**Указания и требования:**
Перепишите часть отрывка ниже начиная со слов «Государство Израиль, как» и заканчивая словами «об арабско-израильском конфликте[14].» включительно, заменив «Авраама» на «Исаака».

В ту же эпоху в январе 1979 года в США дает о себе знать ещё один мощный импульс: президент Джимми Картер запускает программу официальных мемориальных мероприятий, посвященных «европейским евреям», уничтоженным нацистами[10]: в Вашингтоне открывается музей Холокоста. С этого акта, привлекшего внимание множества СМИ, в США и Европе начинается период, когда в господствующих представлениях постепенно будет закрепляться особая чувствительность, отводящая центральную роль поминовению мученического иудаизма, но при этом не способствующая глубокому осмыслению всей совокупности сложнейших факторов, которые привели к этому позорному эпизоду европейской истории[11].
Государство Израиль, как убежище выживших в геноциде, приобретет новый смысл – более впечатляющий, чем тот, что был утвержден силой его оружия и территориальными завоеваниями: отныне оно является наследником миллионов жертв, хранителем религии, к которой История отнеслась не слишком благосклонно[12]. Поэтому в политических и информационных кругах Америки и Европы уместным становится искать и находить в своей генеалогии потомственных иудеев, писать эссе об иудаизме, готовить новые публикации Библии и упоминать о «памяти Авраама»[13] или даже о «крови Авраама», говоря об арабско-израильском конфликте[14].
В те же годы работы Лео Штрауса (1899–1973 гг.), эмигрировавшего в 1937 году в США немецкого философа, размышлявшего о противоположности гуманизма Просвещения и логики религиозного Откровения, внезапно приобретают большую известность[15]. Штраус исследовал составляющие этой непреодолимой, с его точки зрения, дилеммы, размышляя о положении евреев и проблеме эмансипации европейских евреев, которую политический либерализм, возникший из Просвещения, не смог решить. Платоновскую логическую модель и скандал смерти Сократа (то есть Афины) он противопоставляет модели божественного Откровения, профетизма и божественного Закона (то есть Иерусалиму)[16], причём первая, в конечном счёте, не способна, по его мнению, доказать свое превосходство над второй, тогда как политический сионизм, как решение еврейской проблемы, вдохновляемое европейским либерализмом и национализмом, не может не увлечься возвращением к религиозной иудейской традиции.

**Выборка записей:**

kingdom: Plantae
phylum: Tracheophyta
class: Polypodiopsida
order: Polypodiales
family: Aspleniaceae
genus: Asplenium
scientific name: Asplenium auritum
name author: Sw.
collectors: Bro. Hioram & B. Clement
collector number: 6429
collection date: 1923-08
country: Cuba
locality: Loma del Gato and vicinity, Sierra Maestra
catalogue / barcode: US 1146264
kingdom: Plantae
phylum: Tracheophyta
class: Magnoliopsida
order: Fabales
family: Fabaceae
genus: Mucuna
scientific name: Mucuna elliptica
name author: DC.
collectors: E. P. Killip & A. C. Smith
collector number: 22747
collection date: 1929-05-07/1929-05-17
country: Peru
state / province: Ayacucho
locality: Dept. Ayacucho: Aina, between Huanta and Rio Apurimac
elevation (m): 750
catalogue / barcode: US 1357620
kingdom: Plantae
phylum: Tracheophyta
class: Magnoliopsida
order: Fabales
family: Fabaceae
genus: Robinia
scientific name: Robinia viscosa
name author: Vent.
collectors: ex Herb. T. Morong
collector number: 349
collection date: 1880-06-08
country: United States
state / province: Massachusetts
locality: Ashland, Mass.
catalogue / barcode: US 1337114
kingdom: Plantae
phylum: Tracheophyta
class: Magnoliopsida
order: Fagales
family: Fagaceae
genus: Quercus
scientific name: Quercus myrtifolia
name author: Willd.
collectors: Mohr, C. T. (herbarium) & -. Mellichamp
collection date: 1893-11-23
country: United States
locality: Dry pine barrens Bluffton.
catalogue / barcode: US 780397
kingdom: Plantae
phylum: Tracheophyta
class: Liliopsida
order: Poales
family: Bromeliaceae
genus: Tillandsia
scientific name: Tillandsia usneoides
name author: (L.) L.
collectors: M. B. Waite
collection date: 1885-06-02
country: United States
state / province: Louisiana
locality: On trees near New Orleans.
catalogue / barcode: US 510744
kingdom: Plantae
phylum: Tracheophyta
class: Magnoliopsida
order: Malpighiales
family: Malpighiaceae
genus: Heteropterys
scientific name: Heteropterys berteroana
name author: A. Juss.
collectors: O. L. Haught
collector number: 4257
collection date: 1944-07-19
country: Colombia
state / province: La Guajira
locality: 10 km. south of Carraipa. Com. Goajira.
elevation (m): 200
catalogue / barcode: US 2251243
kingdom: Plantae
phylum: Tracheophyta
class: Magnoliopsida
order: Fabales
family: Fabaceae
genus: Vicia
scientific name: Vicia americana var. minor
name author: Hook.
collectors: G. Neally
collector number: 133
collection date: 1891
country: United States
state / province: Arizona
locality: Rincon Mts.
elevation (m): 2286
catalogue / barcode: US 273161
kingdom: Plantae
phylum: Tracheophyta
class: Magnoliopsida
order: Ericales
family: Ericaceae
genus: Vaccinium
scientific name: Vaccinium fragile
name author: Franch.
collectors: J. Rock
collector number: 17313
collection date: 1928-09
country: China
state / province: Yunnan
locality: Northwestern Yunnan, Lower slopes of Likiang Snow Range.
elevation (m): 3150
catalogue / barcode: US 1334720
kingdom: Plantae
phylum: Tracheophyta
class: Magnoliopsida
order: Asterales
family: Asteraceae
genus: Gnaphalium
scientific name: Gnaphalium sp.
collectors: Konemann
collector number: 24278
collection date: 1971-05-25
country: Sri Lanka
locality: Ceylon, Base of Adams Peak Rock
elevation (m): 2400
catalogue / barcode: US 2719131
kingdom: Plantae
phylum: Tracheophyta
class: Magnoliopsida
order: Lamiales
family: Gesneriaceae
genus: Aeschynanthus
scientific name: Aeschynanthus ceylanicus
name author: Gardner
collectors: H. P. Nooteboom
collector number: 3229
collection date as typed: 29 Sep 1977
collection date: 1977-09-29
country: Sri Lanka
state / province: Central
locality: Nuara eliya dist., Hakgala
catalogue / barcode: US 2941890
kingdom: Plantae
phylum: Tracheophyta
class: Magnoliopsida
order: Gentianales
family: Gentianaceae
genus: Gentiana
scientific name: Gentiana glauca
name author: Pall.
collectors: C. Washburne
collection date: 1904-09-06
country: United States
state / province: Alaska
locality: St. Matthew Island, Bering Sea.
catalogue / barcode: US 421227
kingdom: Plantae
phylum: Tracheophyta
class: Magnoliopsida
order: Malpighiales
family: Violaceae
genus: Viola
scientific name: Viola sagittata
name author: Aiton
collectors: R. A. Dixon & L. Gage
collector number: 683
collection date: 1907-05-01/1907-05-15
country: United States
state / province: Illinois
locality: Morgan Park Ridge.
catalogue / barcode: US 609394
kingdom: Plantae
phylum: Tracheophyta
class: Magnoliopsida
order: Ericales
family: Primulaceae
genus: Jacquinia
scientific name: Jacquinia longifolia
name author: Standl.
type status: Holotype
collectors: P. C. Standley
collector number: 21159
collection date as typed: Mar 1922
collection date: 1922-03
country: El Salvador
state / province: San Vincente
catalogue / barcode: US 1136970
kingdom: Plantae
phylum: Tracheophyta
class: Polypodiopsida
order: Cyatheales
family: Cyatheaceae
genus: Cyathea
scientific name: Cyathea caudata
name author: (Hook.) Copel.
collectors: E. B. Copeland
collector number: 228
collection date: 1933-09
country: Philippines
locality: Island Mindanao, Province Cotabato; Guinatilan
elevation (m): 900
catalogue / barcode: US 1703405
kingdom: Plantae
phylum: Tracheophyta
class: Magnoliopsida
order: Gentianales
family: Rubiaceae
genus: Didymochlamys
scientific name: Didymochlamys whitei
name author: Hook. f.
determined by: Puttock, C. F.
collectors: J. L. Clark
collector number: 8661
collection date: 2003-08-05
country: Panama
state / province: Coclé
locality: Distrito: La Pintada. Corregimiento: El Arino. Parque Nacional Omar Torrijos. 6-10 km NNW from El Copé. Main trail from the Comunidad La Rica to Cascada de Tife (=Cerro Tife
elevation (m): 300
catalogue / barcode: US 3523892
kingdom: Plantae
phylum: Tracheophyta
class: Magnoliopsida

**Правильный ответ:**
Государство Израиль, как убежище выживших в геноциде, приобретет новый смысл – более впечатляющий, чем тот, что был утвержден силой его оружия и территориальными завоеваниями: отныне оно является наследником миллионов жертв, хранителем религии, к которой История отнеслась не слишком благосклонно[12]. Поэтому в политических и информационных кругах Америки и Европы уместным становится искать и находить в своей генеалогии потомственных иудеев, писать эссе об иудаизме, готовить новые публикации Библии и упоминать о «памяти Исаака»[13] или даже о «крови Исаака», говоря об арабско-израильском конфликте[14].